## SOURCE EXTRACT
I looked around an auction property recently – a two bedroom semi-detached bungalow in the Vale of Pewsey needing more than a lick of paint. At £75,000 guide price (and strategically placed as lot 1) it attracted a lot of attention. The viewing we attended was characterised by youngsters with mum and dad, probably looking at any which way to get on the ladder – but who were soon frightened off by the sheer amount of work and money needed to get the place into a livable condition.
Our cursory inspection revealed damp walls, outdated electrics,deteriating asbestos gutters (and in the roof), no central heating system and nothing saveable in either kitchen or bathroom. A lot to take on for a non-tradesam or inexperienced investor or wanna-be homeowner.
House Auctions do have a lot going for them in terms of speed of sale - with a 20 – 30 day completion period bringing urgency and focus to the legal transfer process that can stretch to weeks and months in ordinary circumstances.

## REQUIRED ACTIONS
1. In the auction bungalow passage, rewrite everything from "Our cursory inspection" down to "or wanna-be homeowner.", putting "washroom" in place of "bathroom".
2. Continue the piece on house auctions from its last sentence, in the same voice.

## DATA PROVIDED
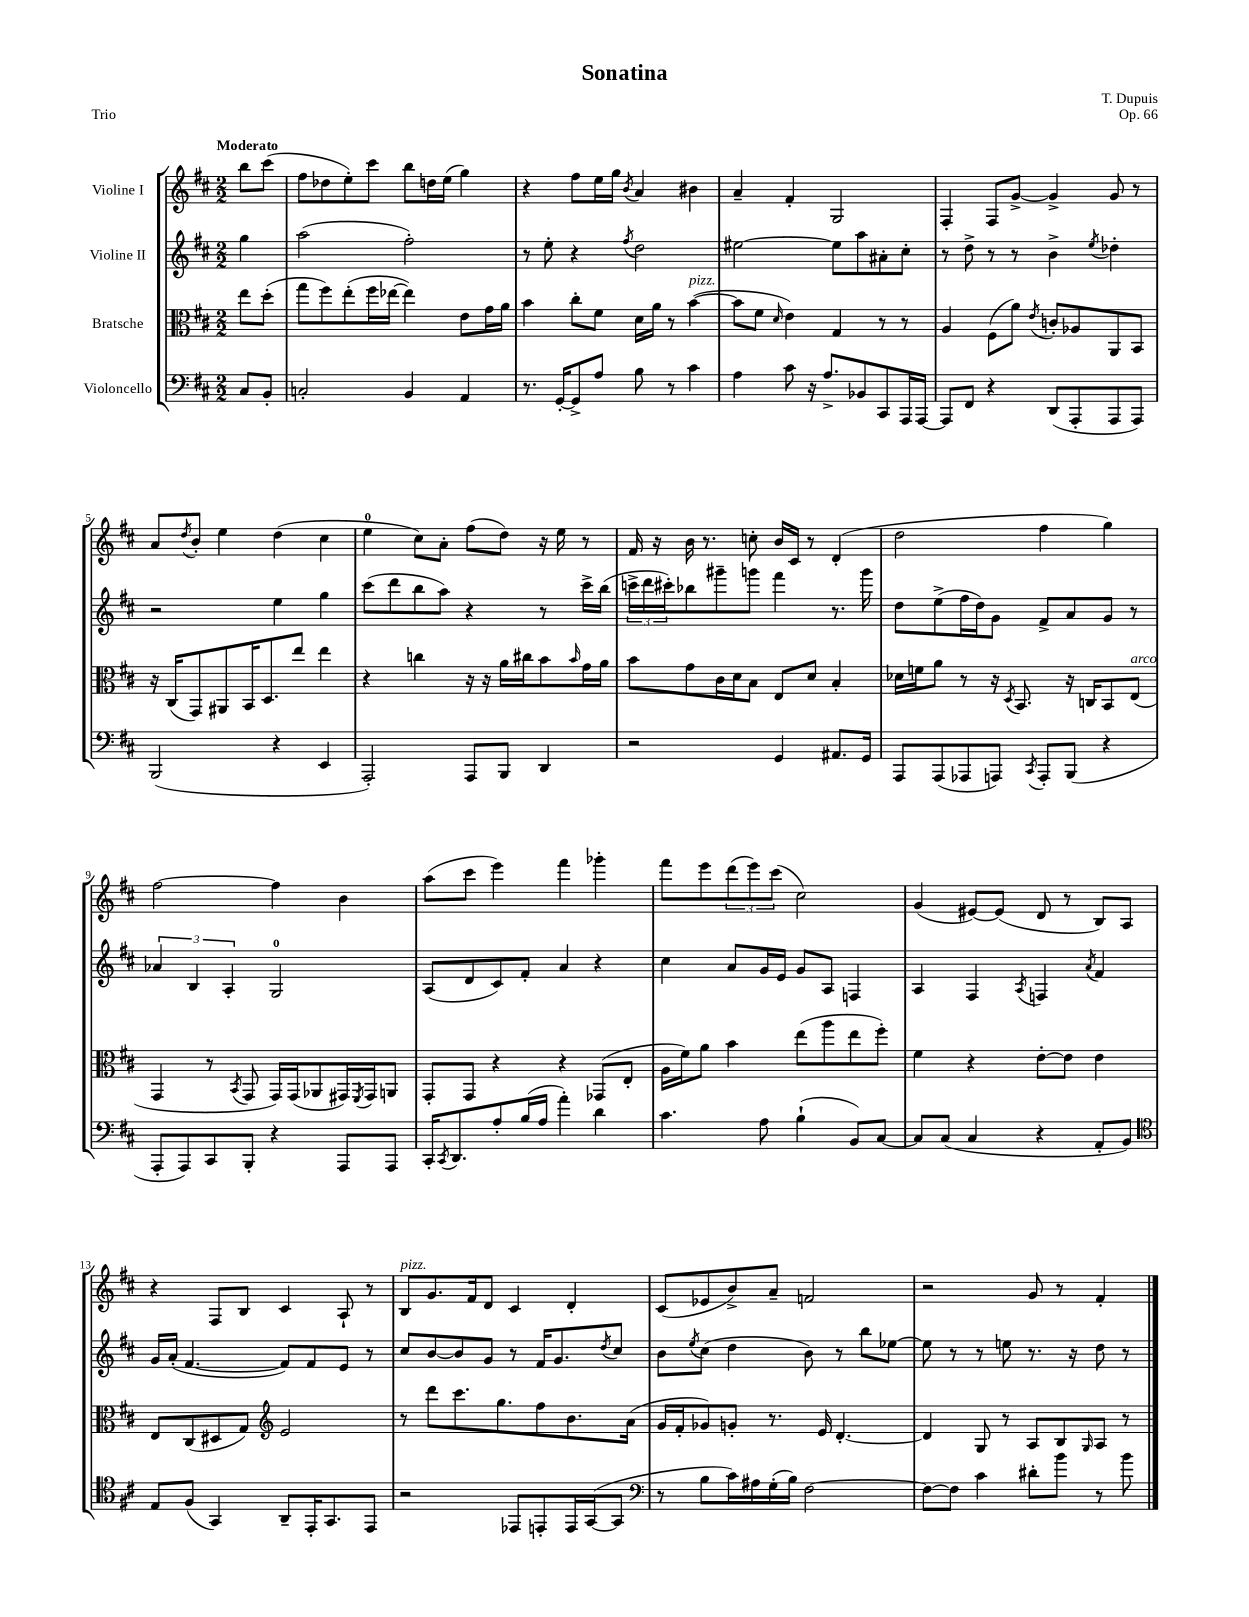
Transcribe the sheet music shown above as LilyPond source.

\header { title = "Sonatina" composer = "T. Dupuis" opus = "Op. 66" piece = "Trio" }
<<
\new StaffGroup <<
\new Staff = "s0" \with { instrumentName = "Violine I" } {
    \clef treble \key d \major \numericTimeSignature \time 2/2 \partial 4 \tempo "Moderato"
    b''8 cis'''8( |
    fis''8 des''8 e''8-.) cis'''8 b''8 d''16 e''16( g''4) |
    r4 fis''8 e''16 g''16 \acciaccatura { b'8 } a'4 bis'4 |
    a'4-- fis'4-. g2 |
    fis4-. fis8 g'8~-> g'4-> g'8 r8 |
    a'8 \acciaccatura { d''8 } b'8-. e''4 d''4( cis''4 |
    e''4-0 cis''8) a'8-. fis''8( d''8) r16 e''16 r8 |
    fis'16 r16 b'16 r8. c''8-. b'16 cis'16 r8 d'4-.( |
    d''2 fis''4 g''4) |
    fis''2~ fis''4 b'4 |
    a''8( cis'''8 e'''4) fis'''4 ges'''4-. |
    fis'''8 e'''8 \tuplet 3/2 { d'''8( e'''8) cis'''8( } cis''2) |
    g'4( eis'8~) eis'8( d'8 r8 b8) a8 |
    r4 fis8 b8 cis'4 a8-! r8 |
    b8^\markup { \italic "pizz." } g'8. fis'16 d'8 cis'4 d'4-. |
    cis'8( ees'8 b'8->) a'8-- f'2 |
    r2 g'8 r8 fis'4-. \bar "|." |
}
\new Staff = "s1" \with { instrumentName = "Violine II" } {
    \clef treble \key d \major \numericTimeSignature \time 2/2 \partial 4
    g''4 |
    a''2( fis''2-.) |
    r8 e''8-. r4 \acciaccatura { fis''8 } d''2 |
    eis''2~ eis''8 a''8 ais'8-. cis''8-. |
    r8 d''8-> r8 r8 b'4-> \acciaccatura { e''8 } des''4-. |
    r2 e''4 g''4 |
    cis'''8( d'''8 b''8 a''8) r4 r8 cis'''16-> b''16( |
    \tuplet 3/2 { c'''16-> d'''16 cis'''16-.) } bes''8 gis'''8-- g'''8 fis'''4 r8. g'''16 |
    d''8 e''8->( fis''16 d''16) g'8 fis'8-> a'8 g'8 r8 |
    \tuplet 3/2 { aes'4 b4 a4-. } g2-0 |
    a8( d'8 cis'8) fis'8-. a'4 r4 |
    cis''4 a'8 g'16 e'16 g'8 a8 f4 |
    a4 fis4 \acciaccatura { a8 } f4 \acciaccatura { a'8 } fis'4 |
    g'16 a'16-.( fis'4.~ fis'8) fis'8 e'8 r8 |
    cis''8 b'8~ b'8 g'8 r8 fis'16 g'8. \acciaccatura { d''8 } cis''8 |
    b'8 \acciaccatura { e''8 } cis''8( d''4 b'8) r8 b''8 ees''8~ |
    ees''8 r8 r8 e''8 r8. r16 d''8 r8 \bar "|." |
}
\new Staff = "s2" \with { instrumentName = "Bratsche" } {
    \clef alto \key d \major \numericTimeSignature \time 2/2 \partial 4
    e''8 d''8-.( |
    g''8 fis''8) e''8-.( fis''16 ees''16~ ees''4) e'8 g'16 a'16 |
    b'4 cis''8-. fis'8 d'16 a'16 r8 b'4~^\markup { \italic "pizz." }( |
    b'8 fis'8 \grace { d'16 } e'4) g4 r8 r8 |
    a4 fis8( a'8) \acciaccatura { e'8 } c'8-. aes8 a,8 b,8 |
    r16 cis16( g,8) ais,8 b,16 d8. e''8 e''4 |
    r4 c''4 r16 r16 a'16 cis''16 b'8 \grace { b'16 } g'16 a'16 |
    b'8 g'8 cis'16 d'16 b8 e8 d'8 b4-. |
    des'16 f'16 a'8 r8 r16 \acciaccatura { d8 } b,8. r16 c16 b,8 e8^\markup { \italic "arco" }( |
    g,4 r8 \acciaccatura { b,8 } g,8 g,16) g,16( aes,8 gis,16) \acciaccatura { fis,8 } gis,16 a,8 |
    g,8-. g,8 r4 r4 ges,8( e8-. |
    a16 fis'16) a'8 b'4 e''8( a''8 e''8 fis''8-.) |
    fis'4 r4 e'8~-. e'8 e'4 |
    e8 cis8( dis8 g8) \clef treble e'2 |
    r8 d'''8 cis'''8. g''8. fis''8 b'8. a'16( |
    g'16 fis'16-. ges'8) g'8-. r8. e'16 d'4.~-. |
    d'4 g8 r8 a8 b8 \grace { g16 } a8 r8 \bar "|." |
}
\new Staff = "s3" \with { instrumentName = "Violoncello" } {
    \clef bass \key d \major \numericTimeSignature \time 2/2 \partial 4
    cis8 b,8-. |
    c2-. b,4 a,4 |
    r8. g,16~-. g,8-> a8 b8 r8 cis'4 |
    a4 cis'8 r16 a8.-> bes,8 cis,8 a,,16 a,,16~ |
    a,,8 fis,8 r4 d,8( a,,8-. a,,8 a,,8) |
    b,,2( r4 e,4 |
    a,,2-.) a,,8 b,,8 d,4 |
    r2 g,4 ais,8. g,16 |
    a,,8 a,,8( aes,,8 a,,8) \acciaccatura { cis,8 } a,,8-. b,,8( r4 |
    a,,8-. a,,8) cis,8 b,,8-. r4 a,,8 a,,8 |
    cis,16-. \acciaccatura { cis,8 } d,8. a8-. b16( a16 a'4-.) d'4 |
    cis'4. a8 b4-!( b,8) cis8~ |
    cis8 cis8( cis4 r4 a,8-. b,8) |
    \clef tenor e8 fis8( g,4) a,8-- e,16-. g,8. e,8 |
    r2 ees,8 e,8-. e,16 g,16~( g,8 |
    \clef bass r8 b8 cis'16) ais16 g16-.( b16) fis2~ |
    fis8~ fis8 cis'4 dis'8-. b'8 r8 b'8 \bar "|." |
}
>>
>>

## RESULTS OF THE EXERCISE
1.
Our cursory inspection revealed damp walls, outdated electrics,deteriating asbestos gutters (and in the roof), no central heating system and nothing saveable in either kitchen or washroom. A lot to take on for a non-tradesam or inexperienced investor or wanna-be homeowner.

2.
Although, this could all change. We’ve recently come across the Clear system of preparing the sellers’ legal pack prior to recieving an offer – in theory eliminating the to and fro between conveyancing solicitors and enabling an on the day completion. We’re watching this novel scheme with interest – one of those ideas that makes you ask ‘why havent we done this before?’
So, if you’re considering buying at auction, do your homework. Look at some properties, go to a few auctions with no intention of buying. Read up on the process, and look at opportunities with very critical eye.
This series of short videos from David Sandeman, Managing Director of Auction Information Company EI Group is a good place to start.
There are over 280 Auction Houses in the UK – see our property auctions UK page to see if there’s one near you.
Last year, 2010, also saw the launch of Zoopla online house auctions. I can’t help but feel that this will become a much more common form of house sales.
After all if people are bidding from out of the room using a mobile phone, why shouldn’t they bid from a computer with the extra security and manageability of online bidding? This also allows home sellers to extend the period of the auction – perhaps allowing more exposure to interested parties and raising the achievable price?
You may remember an article on this blog nearly two years ago Neil Singer of Click to Purchase (who offer online auction software services allowing any Estate Agent to offer an Auction service to sellers) argued the case for online auctions becoming the norm. It’s not now seeming as ‘revolutionary’ as it once did.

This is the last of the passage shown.